L’assedio

Complicato, certo, tornare indietro, senza apparire un segretario dimezzato. Eletto per costruire un’alternativa che intercetti il popolo deluso dai Cinque stelle si ritrova mezzo partito che vuole l’arrocco col ceto politico pentastellato, dopo il suo fallimento e l’abbandono della metà dei suoi elettori. Insomma, la rinuncia a giocare, nelle urne, una partita che, secondo i sondaggi (prontamente twittati in mattinata da Paolo Gentiloni, non a caso) non è impossibile, con un po’ di coraggio. Però, dicevamo, ci sono le dimensioni dell’assedio: “Ci manca solo Bergoglio – dicono al Nazareno – ma la spinta è fortissima, dai vescovi alle cancellerie europee, passando per Prodi, Franceschini e gli ex ministri che sognano di tornare al governo”. Anche un certo giro quirinalizio. In particolare sono state notate le parole di Pierluigi Castagnetti, storico amico del presidente del Repubblica, che ha affidato a un paragone storico il suggerimento per l’oggi: “Nel 1976 Berlinguer (che avrebbe preferito Moro) accettò Andreotti perché riteneva che sono i programmi e non le persone il terreno e lo strumento della discontinuità”. È chiaro il riferimento a Conte.

Parliamoci chiaro, in questa crisi strampalata e irrituale. A questo punto, complice la scarsa compattezza interna al Pd, l’alternativa è: o Conte o salta tutto. Al momento. Sono queste contraddizioni dentro il Pd, che sembra aver paura del voto più dei Cinque Stelle, che consentono a Di Maio di alzare un muro, nella convinzione che l’altro (di muro) sia destinato a franare. Così gli dicono i suoi ambasciatori che tengono i canali aperti col Pd, come Vincenzo Spadafora, in contatto diretto con Dario Franceschini, col quale la consuetudine risale sin dai tempi in cui entrambi erano nella Margherita.

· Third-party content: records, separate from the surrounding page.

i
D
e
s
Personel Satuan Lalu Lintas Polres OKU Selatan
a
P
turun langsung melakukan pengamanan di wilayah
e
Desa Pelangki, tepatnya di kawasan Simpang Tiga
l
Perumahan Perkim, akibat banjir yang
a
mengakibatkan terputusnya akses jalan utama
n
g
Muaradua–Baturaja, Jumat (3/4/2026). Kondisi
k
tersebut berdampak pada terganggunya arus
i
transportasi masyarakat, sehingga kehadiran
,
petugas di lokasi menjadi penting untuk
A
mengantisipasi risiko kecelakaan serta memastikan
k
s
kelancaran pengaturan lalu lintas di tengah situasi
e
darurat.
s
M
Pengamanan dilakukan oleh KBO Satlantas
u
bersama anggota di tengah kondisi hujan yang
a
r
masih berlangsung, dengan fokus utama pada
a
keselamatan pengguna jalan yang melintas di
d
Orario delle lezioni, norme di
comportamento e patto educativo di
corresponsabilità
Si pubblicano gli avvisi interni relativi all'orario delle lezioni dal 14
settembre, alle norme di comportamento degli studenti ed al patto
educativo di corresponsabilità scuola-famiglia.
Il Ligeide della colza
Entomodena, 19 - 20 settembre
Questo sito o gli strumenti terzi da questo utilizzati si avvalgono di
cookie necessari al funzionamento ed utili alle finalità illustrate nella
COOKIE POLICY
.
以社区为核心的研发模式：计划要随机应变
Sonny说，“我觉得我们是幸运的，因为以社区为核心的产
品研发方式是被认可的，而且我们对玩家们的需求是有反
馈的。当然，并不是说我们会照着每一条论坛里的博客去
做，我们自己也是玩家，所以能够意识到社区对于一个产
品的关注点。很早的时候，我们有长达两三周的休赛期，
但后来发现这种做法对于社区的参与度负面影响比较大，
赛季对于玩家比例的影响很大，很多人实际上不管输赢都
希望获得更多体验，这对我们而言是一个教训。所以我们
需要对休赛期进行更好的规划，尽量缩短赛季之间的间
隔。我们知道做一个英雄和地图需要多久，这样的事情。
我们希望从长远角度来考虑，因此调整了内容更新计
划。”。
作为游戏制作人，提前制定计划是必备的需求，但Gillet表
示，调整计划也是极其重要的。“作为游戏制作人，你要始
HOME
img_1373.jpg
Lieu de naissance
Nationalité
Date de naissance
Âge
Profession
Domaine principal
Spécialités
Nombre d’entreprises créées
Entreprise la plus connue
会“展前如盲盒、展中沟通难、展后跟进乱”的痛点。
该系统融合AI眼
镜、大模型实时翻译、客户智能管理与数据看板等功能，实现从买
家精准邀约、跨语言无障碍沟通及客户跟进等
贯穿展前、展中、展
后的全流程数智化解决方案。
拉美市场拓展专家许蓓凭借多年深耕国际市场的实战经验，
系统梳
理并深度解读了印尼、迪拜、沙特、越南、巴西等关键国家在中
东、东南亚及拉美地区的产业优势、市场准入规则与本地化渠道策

È anche lungo questa linea telefonica che la trattativa affronta il nodo dei ministeri, sia pur in un clima di gran confusione. L’uomo ombra di Luigi Di Maio esplicita ciò che il suo capo aveva accennato nella telefonata mattutina a Zingaretti e cioè che il via libera a Conte verrebbe ricompensato dando al Pd i ministeri chiave, ipotesi che poi viene smentita nel pomeriggio, sempre da ambienti vicini a Di Maio, quando la trattativa si complica: “Ci stanno dicendo – spiegano al Nazareno – ‘dateci Conte e noi vi diamo tutto il cucuzzaro’, ma la verità è che, incassata la casella principale, poi, una volta che ci siamo consegnati, alzeranno il tiro sui ministeri”.

Non c’è una trama limpida, un confronto alla luce del sole, politico e di agenda. C’è un’orgia di spin, per cui i Cinque stelle lasciano anche trapelare la loro lista di governo con Di Battista dentro, segno che anche lì dentro è un inferno, tra il “partito di Conte”, il partito Di Maio” e “il partito del voto di Di Battista”. È tutto un vociare scomposto su nomi e poltrone, senza uno straccio di confronto su un’idea di paese (a proposito di “compromesso storico”), rinviato a un tavolo domani tra i capigruppo dei due partiti e all’incontro tra Zingaretti e Di Maio. Forse. Ma sono gli sricchiolii dentro il Pd che consentono di buttare la palla nel campo altrui, stressando il clima: “L’Italia – dicono i Cinque stelle – non può aspettare il Pd”. Scricchiolii che hanno il volto di Matteo Renzi, con i suoi scatenati al tavolo pomeridiano dei programmi, in nome del governo a tutti i costi, tra chi dice “subito il taglio dei parlamentari” e chi rinnega il jobs act. Perché l’ex segretario ha capito che, se parte il governo, non ha più neanche bisogno di fare la scissione. È il Pd che, se così dovesse andare a finire, al primo passaggio politico vero si scinde dal suo segretario, tornando sulla linea del precedente.

Ecco il bivio. Per ora Zingaretti tiene, andrà a vedere nell’incontro con Di Maio ponendo il tema della “discontinuità”. Alla direzione di martedì, l’ora della verità: quanto c’è di nuovo nel suo Pd o quanto risorgerà il vecchio, con le solite grisaglie ministeriali del governo per il governo.